The small-town aesthetic of the DA’s Office in the nation’s 10th most populous county, for Rountree, however, is indicative of a culture that—even if innocent enough—has led to a loss of faith in the integrity of the justice system in the borough. Things “morphed over time,” he believes, away from more structured separation between family members, such as keeping the offspring practicing in local Criminal Court if his or her parent was a judge at the Supreme Court level.
Over time things have “definitely become normalized,” Rountree said, “where people say, ‘Well what are you trying to imply?’” if the relationships are questioned.
New York Law School professor Rebecca Roiphe, a former prosecutor in the Manhattan DA’s Office, saw the dynamic in Queens raise wider concerns about the relationship between judges and prosecutors’ offices. Roiphe said all too often there is the appearance of “a coziness, an alliance” between them. An obvious and common aspect of this is the regular elevation of prosecutors to the bench. In Queens, all four of the Supreme Court justices at issue sitting on the criminal side previously served in the DA’s Office.

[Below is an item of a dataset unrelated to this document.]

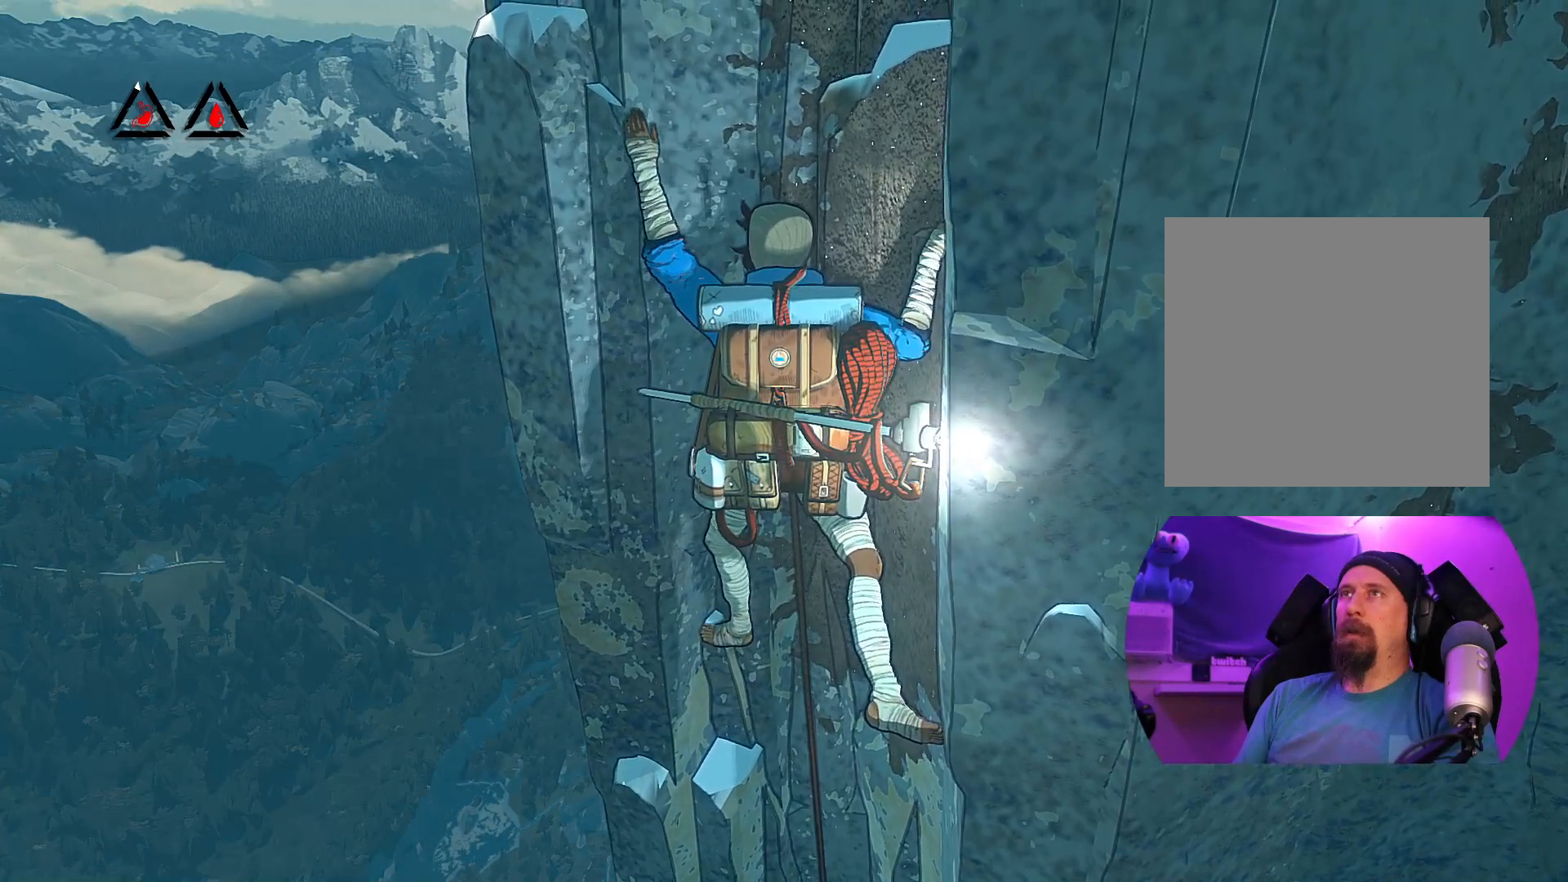
{"buttons": ["R1"], "left_stick": "center", "right_stick": "center", "events": [[267, "R1", "down"]]}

Roiphe shared similar concerns expressed by Cummings of UCLA about these deeper issues exacerbating the one being raised by the defense bar in Queens. Having a “balanced bench” that included former defense attorneys, academics and others without histories as prosecutors could go a long way towards resolving this and other issues, she said.
“How do we get a judiciary that is really willing to approach these cases in an impartial way? That’s the goal,” she said. “If you had that, then I would see this as a complete nonissue.”
Instead, “a symbol staring you in the face” is what defense attorneys see when they deal with judges with family ties to the DA’s Office, Roiphe said. This symbol is easy to fixate on among defense attorneys who already feel as if the deck is so often stacked against them and their clients.
Roiphe said she believed that judges could absolutely put aside the presence of family relations in their courtrooms. Yet the alliance she sees between the bench and prosecutors leaves a sense that judges are inevitably more lenient with prosecutors’ mistakes, while prosecutors are focused on convictions as a synonym for justice.
“There’s so much suspicion and warranted mistrust, it looks like a manifestation of a rot that’s all throughout the criminal justice system,” she said.
Queens Executive ADA Masters said, in the end, the dynamic in Queens articulated by defense attorneys represented a no-win argument of proving the absence of bias or preference, even unconscious.
“It’s impossible to defend—how is anybody going to defend themselves against such an accusation,” he asked.
If these were legitimate issues, Masters contended, the system provides for ways to deal with it. First, if there’s a legitimate and identifiable procedural issue, he said he expected it to be raised on appeal.
“You would think it would find its way onto the record somewhere, somehow,” he said. “That it doesn’t, I kind of take that as the point. It can never really be a responsibly articulated objection or motion.”
Additionally, if there was an ethics issue, “that’s why there’s 45 Monroe Place,” Masters said. Anything else was like “whispering about an umpire.”
“Embedded in there is some sort of sense that really is an unfair questioning of the integrity of a judge,” Masters said. “It’s a pretty damning accusation.”